- EXERCISE PROMPT
In the entries that follow, the first line to write out is the one containing "X7930986Y-14658444D01*", and the last is the one containing "X8759557Y-14658444D02*". Reproduce that stretch exactly, with nothing before or after it.

Electronic design automation data:
[Start of Attachment]
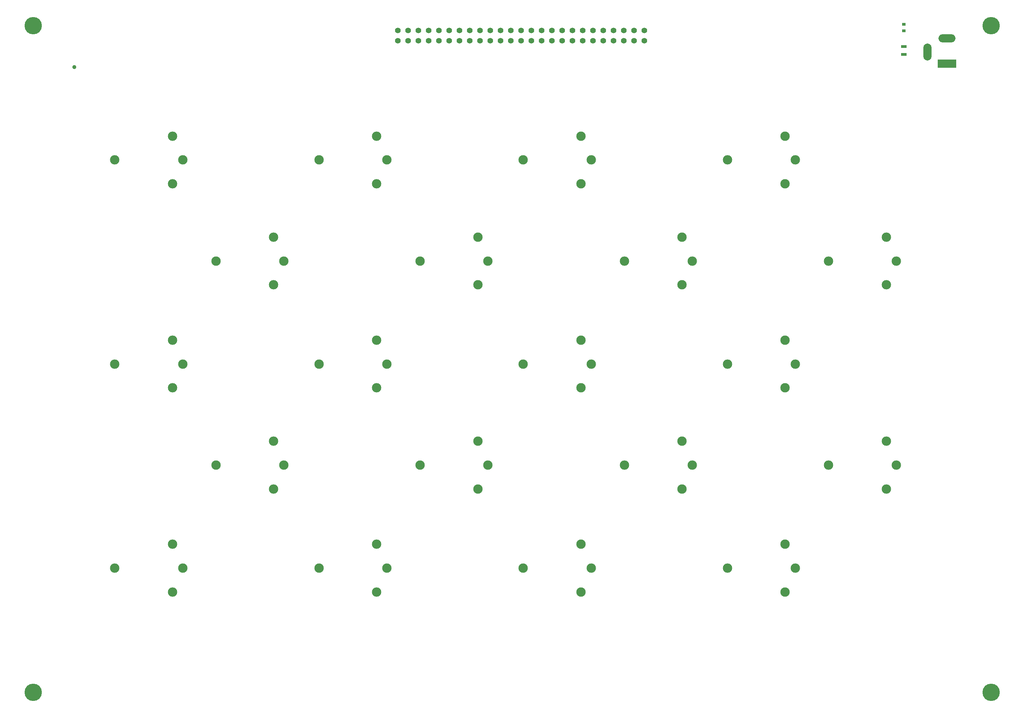
<source format=gts>
G04 #@! TF.GenerationSoftware,KiCad,Pcbnew,7.0.2*
G04 #@! TF.CreationDate,2023-08-30T10:55:47+01:00*
G04 #@! TF.ProjectId,Air quality project,41697220-7175-4616-9c69-74792070726f,rev?*
G04 #@! TF.SameCoordinates,Original*
G04 #@! TF.FileFunction,Soldermask,Top*
G04 #@! TF.FilePolarity,Negative*
%FSLAX45Y45*%
G04 Gerber Fmt 4.5, Leading zero omitted, Abs format (unit mm)*
G04 Created by KiCad (PCBNEW 7.0.2) date 2023-08-30 10:55:47*
%MOMM*%
%LPD*%
G01*
G04 APERTURE LIST*
%ADD10C,2.311400*%
%ADD11R,4.600000X2.000000*%
%ADD12O,4.200000X2.000000*%
%ADD13O,2.000000X4.200000*%
%ADD14C,1.000000*%
%ADD15C,4.300000*%
%ADD16R,1.397000X0.711200*%
%ADD17R,0.889000X0.762000*%
%ADD18C,1.397000*%
G04 APERTURE END LIST*
D10*
G04 #@! TO.C,P17*
X21078000Y-11440000D03*
X21330000Y-10850000D03*
X21078000Y-10260000D03*
X19650000Y-10850000D03*
G04 #@! TD*
G04 #@! TO.C,P13*
X16028000Y-16490000D03*
X16280000Y-15900000D03*
X16028000Y-15310000D03*
X14600000Y-15900000D03*
G04 #@! TD*
G04 #@! TO.C,P12*
X16028000Y-11440000D03*
X16280000Y-10850000D03*
X16028000Y-10260000D03*
X14600000Y-10850000D03*
G04 #@! TD*
G04 #@! TO.C,P14*
X18528000Y-8890000D03*
X18780000Y-8300000D03*
X18528000Y-7710000D03*
X17100000Y-8300000D03*
G04 #@! TD*
G04 #@! TO.C,P7*
X10978000Y-11440000D03*
X11230000Y-10850000D03*
X10978000Y-10260000D03*
X9550000Y-10850000D03*
G04 #@! TD*
G04 #@! TO.C,P16*
X21078000Y-6390000D03*
X21330000Y-5800000D03*
X21078000Y-5210000D03*
X19650000Y-5800000D03*
G04 #@! TD*
D11*
G04 #@! TO.C,J1*
X25080000Y-3421000D03*
D12*
X25080000Y-2791000D03*
D13*
X24600000Y-3131000D03*
G04 #@! TD*
D10*
G04 #@! TO.C,P15*
X18528000Y-13940000D03*
X18780000Y-13350000D03*
X18528000Y-12760000D03*
X17100000Y-13350000D03*
G04 #@! TD*
G04 #@! TO.C,P8*
X10978000Y-16490000D03*
X11230000Y-15900000D03*
X10978000Y-15310000D03*
X9550000Y-15900000D03*
G04 #@! TD*
D14*
G04 #@! TO.C,*
X3500000Y-3500000D03*
G04 #@! TD*
D15*
G04 #@! TO.C,M1*
X2481000Y-2483000D03*
G04 #@! TD*
G04 #@! TO.C,M2*
X26168000Y-2483000D03*
G04 #@! TD*
G04 #@! TO.C,M4*
X26168000Y-18968000D03*
G04 #@! TD*
D10*
G04 #@! TO.C,P19*
X22150000Y-8300000D03*
X23578000Y-7710000D03*
X23830000Y-8300000D03*
X23578000Y-8890000D03*
G04 #@! TD*
D16*
G04 #@! TO.C,R_LED1*
X24014000Y-2996000D03*
X24014000Y-3186500D03*
G04 #@! TD*
D10*
G04 #@! TO.C,P5*
X8428000Y-13940000D03*
X8680000Y-13350000D03*
X8428000Y-12760000D03*
X7000000Y-13350000D03*
G04 #@! TD*
G04 #@! TO.C,P10*
X13478000Y-13940000D03*
X13730000Y-13350000D03*
X13478000Y-12760000D03*
X12050000Y-13350000D03*
G04 #@! TD*
G04 #@! TO.C,P3*
X5928000Y-16490000D03*
X6180000Y-15900000D03*
X5928000Y-15310000D03*
X4500000Y-15900000D03*
G04 #@! TD*
D17*
G04 #@! TO.C,LED1*
X24011000Y-2606100D03*
X24011000Y-2441000D03*
G04 #@! TD*
D10*
G04 #@! TO.C,P11*
X16028000Y-6390000D03*
X16280000Y-5800000D03*
X16028000Y-5210000D03*
X14600000Y-5800000D03*
G04 #@! TD*
G04 #@! TO.C,P18*
X21078000Y-16490000D03*
X21330000Y-15900000D03*
X21078000Y-15310000D03*
X19650000Y-15900000D03*
G04 #@! TD*
G04 #@! TO.C,P1*
X5928000Y-6390000D03*
X6180000Y-5800000D03*
X5928000Y-5210000D03*
X4500000Y-5800000D03*
G04 #@! TD*
G04 #@! TO.C,P2*
X5928000Y-11440000D03*
X6180000Y-10850000D03*
X5928000Y-10260000D03*
X4500000Y-10850000D03*
G04 #@! TD*
D18*
G04 #@! TO.C,J2*
X17596000Y-2854000D03*
X17596000Y-2600000D03*
X17342000Y-2854000D03*
X17342000Y-2600000D03*
X17088000Y-2854000D03*
X17088000Y-2600000D03*
X16834000Y-2854000D03*
X16834000Y-2600000D03*
X16580000Y-2854000D03*
X16580000Y-2600000D03*
X16326000Y-2854000D03*
X16326000Y-2600000D03*
X16072000Y-2854000D03*
X16072000Y-2600000D03*
X15818000Y-2854000D03*
X15818000Y-2600000D03*
X15564000Y-2854000D03*
X15564000Y-2600000D03*
X15310000Y-2854000D03*
X15310000Y-2600000D03*
X15056000Y-2854000D03*
X15056000Y-2600000D03*
X14802000Y-2854000D03*
X14802000Y-2600000D03*
X14548000Y-2854000D03*
X14548000Y-2600000D03*
X14294000Y-2854000D03*
X14294000Y-2600000D03*
X14040000Y-2854000D03*
X14040000Y-2600000D03*
X13786000Y-2854000D03*
X13786000Y-2600000D03*
X13532000Y-2854000D03*
X13532000Y-2600000D03*
X13278000Y-2854000D03*
X13278000Y-2600000D03*
X13024000Y-2854000D03*
X13024000Y-2600000D03*
X12770000Y-2854000D03*
X12770000Y-2600000D03*
X12516000Y-2854000D03*
X12516000Y-2600000D03*
X12262000Y-2854000D03*
X12262000Y-2600000D03*
X12008000Y-2854000D03*
X12008000Y-2600000D03*
X11754000Y-2854000D03*
X11754000Y-2600000D03*
X11500000Y-2854000D03*
X11500000Y-2600000D03*
G04 #@! TD*
D10*
G04 #@! TO.C,P6*
X10978000Y-6390000D03*
X11230000Y-5800000D03*
X10978000Y-5210000D03*
X9550000Y-5800000D03*
G04 #@! TD*
G04 #@! TO.C,P9*
X13478000Y-8890000D03*
X13730000Y-8300000D03*
X13478000Y-7710000D03*
X12050000Y-8300000D03*
G04 #@! TD*
G04 #@! TO.C,P20*
X23578000Y-13940000D03*
X23830000Y-13350000D03*
X23578000Y-12760000D03*
X22150000Y-13350000D03*
G04 #@! TD*
G04 #@! TO.C,P4*
X8428000Y-8890000D03*
X8680000Y-8300000D03*
X8428000Y-7710000D03*
X7000000Y-8300000D03*
G04 #@! TD*
D15*
G04 #@! TO.C,M3*
X2479000Y-18969000D03*
G04 #@! TD*
M02*

</source>
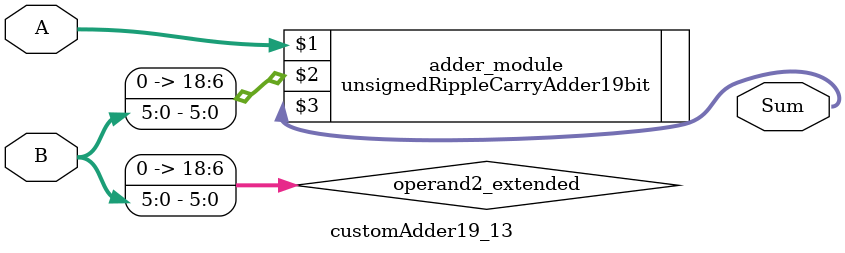
<source format=v>

module customAdder19_13(
                    input [18 : 0] A,
                    input [5 : 0] B,
                    
                    output [19 : 0] Sum
            );

    wire [18 : 0] operand2_extended;
    
    assign operand2_extended =  {13'b0, B};
    
    unsignedRippleCarryAdder19bit adder_module(
        A,
        operand2_extended,
        Sum
    );
    
endmodule
        
</source>
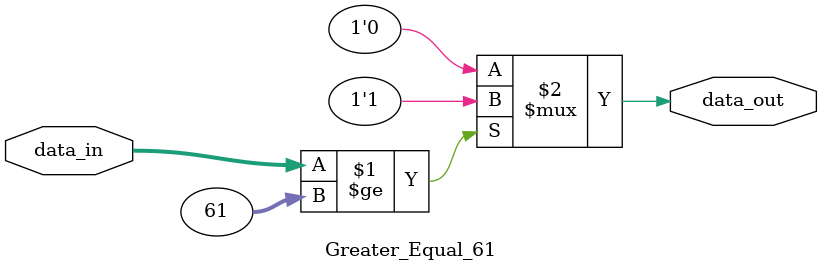
<source format=v>
module Greater_Equal_61(data_in, data_out);
    input [5:0] data_in;
    output data_out;

    assign data_out = (data_in >= 61) ? 1'b1 : 1'b0; 
endmodule
</source>
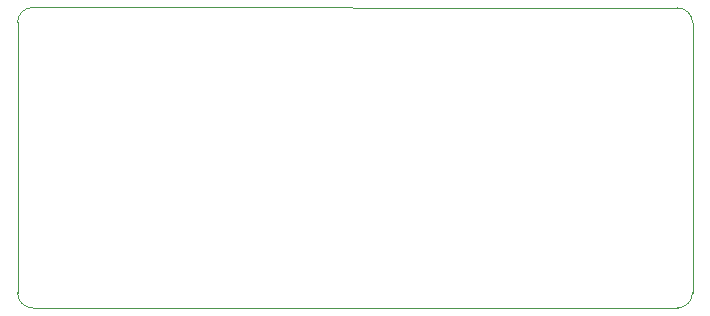
<source format=gm1>
G04 #@! TF.GenerationSoftware,KiCad,Pcbnew,7.0.5-0*
G04 #@! TF.CreationDate,2023-05-30T07:39:27+09:00*
G04 #@! TF.ProjectId,LDR6321_PD_Decoy,4c445236-3332-4315-9f50-445f4465636f,0.5*
G04 #@! TF.SameCoordinates,Original*
G04 #@! TF.FileFunction,Profile,NP*
%FSLAX46Y46*%
G04 Gerber Fmt 4.6, Leading zero omitted, Abs format (unit mm)*
G04 Created by KiCad (PCBNEW 7.0.5-0) date 2023-05-30 07:39:27*
%MOMM*%
%LPD*%
G01*
G04 APERTURE LIST*
G04 #@! TA.AperFunction,Profile*
%ADD10C,0.100000*%
G04 #@! TD*
G04 APERTURE END LIST*
D10*
X158810000Y-64770000D02*
X158810000Y-87630000D01*
X157540000Y-88900000D02*
X102930000Y-88900000D01*
X101660000Y-87630000D02*
X101660000Y-64738026D01*
X157540000Y-88900000D02*
G75*
G03*
X158810000Y-87630000I0J1270000D01*
G01*
X101660000Y-87630000D02*
G75*
G03*
X102930000Y-88900000I1270000J0D01*
G01*
X158810000Y-64770000D02*
G75*
G03*
X157540000Y-63500000I-1270000J0D01*
G01*
X102930000Y-63468026D02*
X157540000Y-63500000D01*
X102930000Y-63468000D02*
G75*
G03*
X101660000Y-64738026I0J-1270000D01*
G01*
M02*

</source>
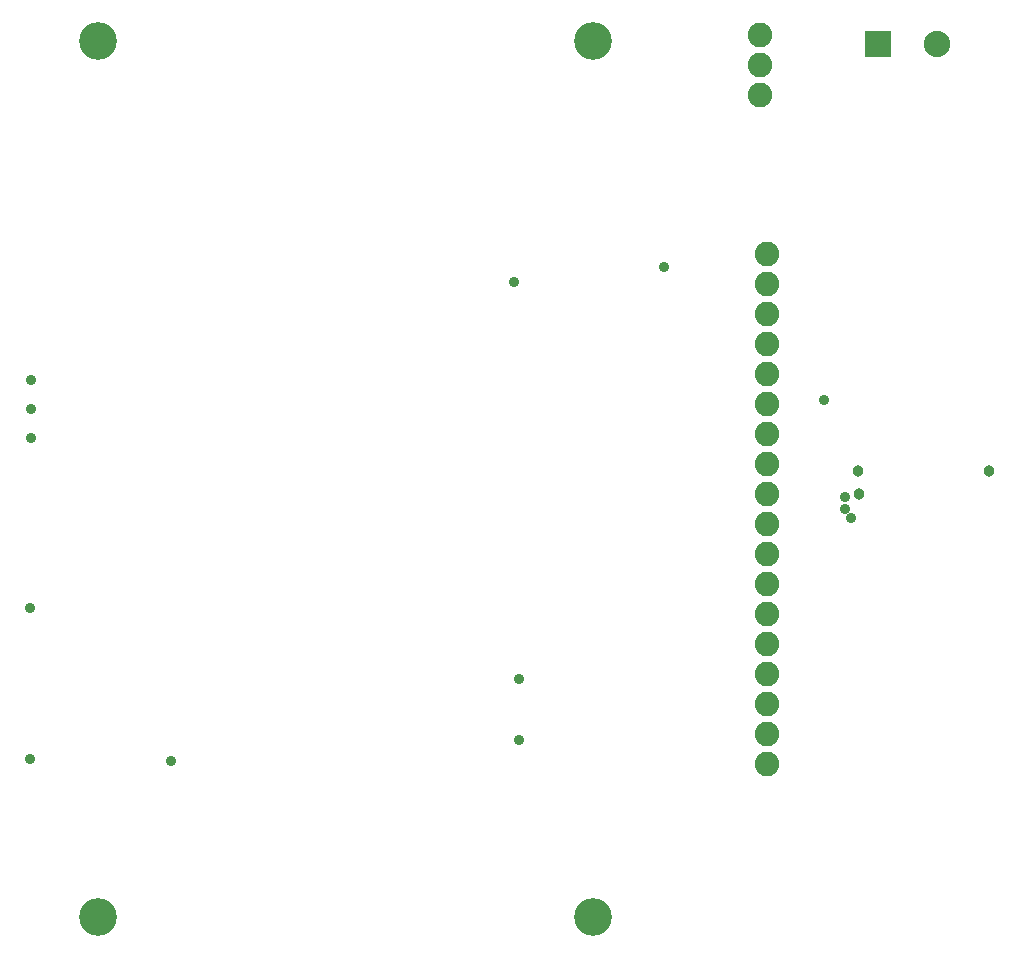
<source format=gbs>
G75*
%MOIN*%
%OFA0B0*%
%FSLAX25Y25*%
%IPPOS*%
%LPD*%
%AMOC8*
5,1,8,0,0,1.08239X$1,22.5*
%
%ADD10C,0.12600*%
%ADD11C,0.08200*%
%ADD12R,0.08800X0.08800*%
%ADD13C,0.08800*%
%ADD14C,0.03800*%
%ADD15C,0.03578*%
D10*
X0076595Y0063933D03*
X0241595Y0063933D03*
X0241595Y0355933D03*
X0076595Y0355933D03*
D11*
X0297095Y0357933D03*
X0297095Y0347933D03*
X0297095Y0337933D03*
X0299595Y0284933D03*
X0299595Y0274933D03*
X0299595Y0264933D03*
X0299595Y0254933D03*
X0299595Y0244933D03*
X0299595Y0234933D03*
X0299595Y0224933D03*
X0299595Y0214933D03*
X0299595Y0204933D03*
X0299595Y0194933D03*
X0299595Y0184933D03*
X0299595Y0174933D03*
X0299595Y0164933D03*
X0299595Y0154933D03*
X0299595Y0144933D03*
X0299595Y0134933D03*
X0299595Y0124933D03*
X0299595Y0114933D03*
D12*
X0336595Y0354933D03*
D13*
X0356280Y0354933D03*
D14*
X0373695Y0212833D03*
X0329995Y0212833D03*
X0330195Y0205033D03*
D15*
X0325595Y0203933D03*
X0325595Y0200147D03*
X0327595Y0196933D03*
X0318595Y0236433D03*
X0215395Y0275533D03*
X0265395Y0280733D03*
X0054195Y0243133D03*
X0054195Y0233333D03*
X0054195Y0223533D03*
X0053795Y0167133D03*
X0053795Y0116733D03*
X0100795Y0116133D03*
X0216795Y0122933D03*
X0216795Y0143333D03*
M02*

</source>
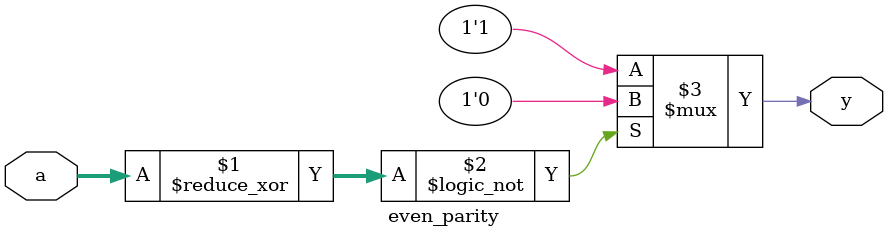
<source format=v>
`timescale 1ns / 1ps

module even_parity(input [3:0]a,
                   output y); 
                   
   // assign y= ~a; //bitwise operator
    assign y= (^a == 0)? 1'b0 : 1'b1; // conditional operator
                       
endmodule

</source>
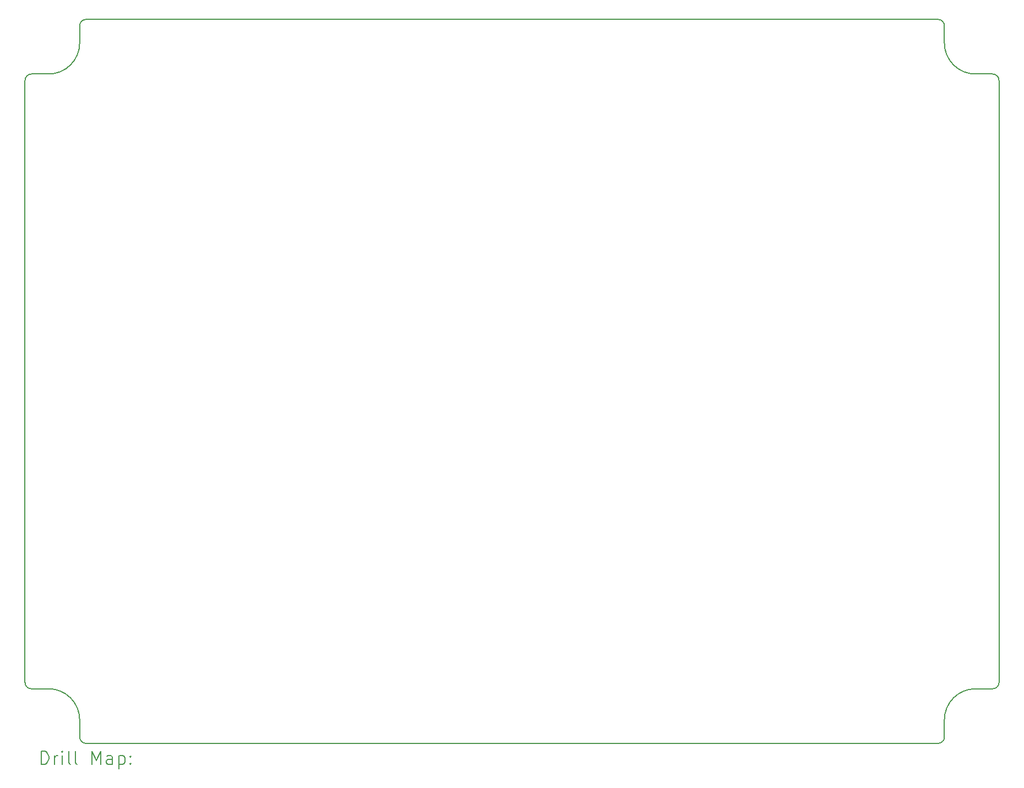
<source format=gbr>
%TF.GenerationSoftware,KiCad,Pcbnew,7.0.7-7.0.7~ubuntu22.04.1*%
%TF.CreationDate,2023-09-16T20:13:10-03:00*%
%TF.ProjectId,EQfixture,45516669-7874-4757-9265-2e6b69636164,rev?*%
%TF.SameCoordinates,Original*%
%TF.FileFunction,Drillmap*%
%TF.FilePolarity,Positive*%
%FSLAX45Y45*%
G04 Gerber Fmt 4.5, Leading zero omitted, Abs format (unit mm)*
G04 Created by KiCad (PCBNEW 7.0.7-7.0.7~ubuntu22.04.1) date 2023-09-16 20:13:10*
%MOMM*%
%LPD*%
G01*
G04 APERTURE LIST*
%ADD10C,0.200000*%
G04 APERTURE END LIST*
D10*
X21618849Y-3428977D02*
G75*
G03*
X21521526Y-3331661I-97309J7D01*
G01*
X8417526Y-14470293D02*
X21521526Y-14470293D01*
X21521526Y-3331661D02*
X8417526Y-3331661D01*
X7841526Y-4171660D02*
G75*
G03*
X8320209Y-3692977I0J478683D01*
G01*
X22097526Y-13630292D02*
G75*
G03*
X21618842Y-14108977I4J-478688D01*
G01*
X8320209Y-3428977D02*
X8320209Y-3692977D01*
X22097526Y-13630293D02*
X22361526Y-13630293D01*
X22361526Y-13630292D02*
G75*
G03*
X22458842Y-13532977I4J97312D01*
G01*
X7480209Y-4268977D02*
X7480209Y-13532977D01*
X7841526Y-4171661D02*
X7577526Y-4171661D01*
X7577526Y-4171659D02*
G75*
G03*
X7480209Y-4268977I4J-97321D01*
G01*
X22361526Y-4171661D02*
X22097526Y-4171661D01*
X8320217Y-14372977D02*
G75*
G03*
X8417526Y-14470293I97323J7D01*
G01*
X8320209Y-14108977D02*
X8320209Y-14372977D01*
X22458842Y-13532977D02*
X22458842Y-4269877D01*
X22458849Y-4269877D02*
G75*
G03*
X22361526Y-4171656I-97309J907D01*
G01*
X21618842Y-14372977D02*
X21618842Y-14108977D01*
X8417526Y-3331659D02*
G75*
G03*
X8320209Y-3428977I4J-97321D01*
G01*
X21618842Y-3692977D02*
X21618842Y-3428977D01*
X21618849Y-3692977D02*
G75*
G03*
X22097526Y-4171661I478691J7D01*
G01*
X7480217Y-13532977D02*
G75*
G03*
X7577526Y-13630293I97323J7D01*
G01*
X7577526Y-13630293D02*
X7841526Y-13630293D01*
X8320217Y-14108977D02*
G75*
G03*
X7841526Y-13630293I-478677J7D01*
G01*
X21521526Y-14470292D02*
G75*
G03*
X21618842Y-14372977I4J97312D01*
G01*
X7730986Y-14791777D02*
X7730986Y-14591777D01*
X7730986Y-14591777D02*
X7778605Y-14591777D01*
X7778605Y-14591777D02*
X7807176Y-14601301D01*
X7807176Y-14601301D02*
X7826224Y-14620349D01*
X7826224Y-14620349D02*
X7835748Y-14639396D01*
X7835748Y-14639396D02*
X7845272Y-14677491D01*
X7845272Y-14677491D02*
X7845272Y-14706063D01*
X7845272Y-14706063D02*
X7835748Y-14744158D01*
X7835748Y-14744158D02*
X7826224Y-14763206D01*
X7826224Y-14763206D02*
X7807176Y-14782253D01*
X7807176Y-14782253D02*
X7778605Y-14791777D01*
X7778605Y-14791777D02*
X7730986Y-14791777D01*
X7930986Y-14791777D02*
X7930986Y-14658444D01*
X7930986Y-14696539D02*
X7940510Y-14677491D01*
X7940510Y-14677491D02*
X7950034Y-14667968D01*
X7950034Y-14667968D02*
X7969081Y-14658444D01*
X7969081Y-14658444D02*
X7988129Y-14658444D01*
X8054795Y-14791777D02*
X8054795Y-14658444D01*
X8054795Y-14591777D02*
X8045272Y-14601301D01*
X8045272Y-14601301D02*
X8054795Y-14610825D01*
X8054795Y-14610825D02*
X8064319Y-14601301D01*
X8064319Y-14601301D02*
X8054795Y-14591777D01*
X8054795Y-14591777D02*
X8054795Y-14610825D01*
X8178605Y-14791777D02*
X8159557Y-14782253D01*
X8159557Y-14782253D02*
X8150034Y-14763206D01*
X8150034Y-14763206D02*
X8150034Y-14591777D01*
X8283367Y-14791777D02*
X8264319Y-14782253D01*
X8264319Y-14782253D02*
X8254795Y-14763206D01*
X8254795Y-14763206D02*
X8254795Y-14591777D01*
X8511938Y-14791777D02*
X8511938Y-14591777D01*
X8511938Y-14591777D02*
X8578605Y-14734634D01*
X8578605Y-14734634D02*
X8645272Y-14591777D01*
X8645272Y-14591777D02*
X8645272Y-14791777D01*
X8826224Y-14791777D02*
X8826224Y-14687015D01*
X8826224Y-14687015D02*
X8816700Y-14667968D01*
X8816700Y-14667968D02*
X8797653Y-14658444D01*
X8797653Y-14658444D02*
X8759557Y-14658444D01*
X8759557Y-14658444D02*
X8740510Y-14667968D01*
X8826224Y-14782253D02*
X8807177Y-14791777D01*
X8807177Y-14791777D02*
X8759557Y-14791777D01*
X8759557Y-14791777D02*
X8740510Y-14782253D01*
X8740510Y-14782253D02*
X8730986Y-14763206D01*
X8730986Y-14763206D02*
X8730986Y-14744158D01*
X8730986Y-14744158D02*
X8740510Y-14725111D01*
X8740510Y-14725111D02*
X8759557Y-14715587D01*
X8759557Y-14715587D02*
X8807177Y-14715587D01*
X8807177Y-14715587D02*
X8826224Y-14706063D01*
X8921462Y-14658444D02*
X8921462Y-14858444D01*
X8921462Y-14667968D02*
X8940510Y-14658444D01*
X8940510Y-14658444D02*
X8978605Y-14658444D01*
X8978605Y-14658444D02*
X8997653Y-14667968D01*
X8997653Y-14667968D02*
X9007177Y-14677491D01*
X9007177Y-14677491D02*
X9016700Y-14696539D01*
X9016700Y-14696539D02*
X9016700Y-14753682D01*
X9016700Y-14753682D02*
X9007177Y-14772730D01*
X9007177Y-14772730D02*
X8997653Y-14782253D01*
X8997653Y-14782253D02*
X8978605Y-14791777D01*
X8978605Y-14791777D02*
X8940510Y-14791777D01*
X8940510Y-14791777D02*
X8921462Y-14782253D01*
X9102415Y-14772730D02*
X9111938Y-14782253D01*
X9111938Y-14782253D02*
X9102415Y-14791777D01*
X9102415Y-14791777D02*
X9092891Y-14782253D01*
X9092891Y-14782253D02*
X9102415Y-14772730D01*
X9102415Y-14772730D02*
X9102415Y-14791777D01*
X9102415Y-14667968D02*
X9111938Y-14677491D01*
X9111938Y-14677491D02*
X9102415Y-14687015D01*
X9102415Y-14687015D02*
X9092891Y-14677491D01*
X9092891Y-14677491D02*
X9102415Y-14667968D01*
X9102415Y-14667968D02*
X9102415Y-14687015D01*
M02*

</source>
[End of Attachment]
- RESULT
X7930986Y-14658444D01*
X7930986Y-14696539D02*
X7940510Y-14677491D01*
X7940510Y-14677491D02*
X7950034Y-14667968D01*
X7950034Y-14667968D02*
X7969081Y-14658444D01*
X7969081Y-14658444D02*
X7988129Y-14658444D01*
X8054795Y-14791777D02*
X8054795Y-14658444D01*
X8054795Y-14591777D02*
X8045272Y-14601301D01*
X8045272Y-14601301D02*
X8054795Y-14610825D01*
X8054795Y-14610825D02*
X8064319Y-14601301D01*
X8064319Y-14601301D02*
X8054795Y-14591777D01*
X8054795Y-14591777D02*
X8054795Y-14610825D01*
X8178605Y-14791777D02*
X8159557Y-14782253D01*
X8159557Y-14782253D02*
X8150034Y-14763206D01*
X8150034Y-14763206D02*
X8150034Y-14591777D01*
X8283367Y-14791777D02*
X8264319Y-14782253D01*
X8264319Y-14782253D02*
X8254795Y-14763206D01*
X8254795Y-14763206D02*
X8254795Y-14591777D01*
X8511938Y-14791777D02*
X8511938Y-14591777D01*
X8511938Y-14591777D02*
X8578605Y-14734634D01*
X8578605Y-14734634D02*
X8645272Y-14591777D01*
X8645272Y-14591777D02*
X8645272Y-14791777D01*
X8826224Y-14791777D02*
X8826224Y-14687015D01*
X8826224Y-14687015D02*
X8816700Y-14667968D01*
X8816700Y-14667968D02*
X8797653Y-14658444D01*
X8797653Y-14658444D02*
X8759557Y-14658444D01*
X8759557Y-14658444D02*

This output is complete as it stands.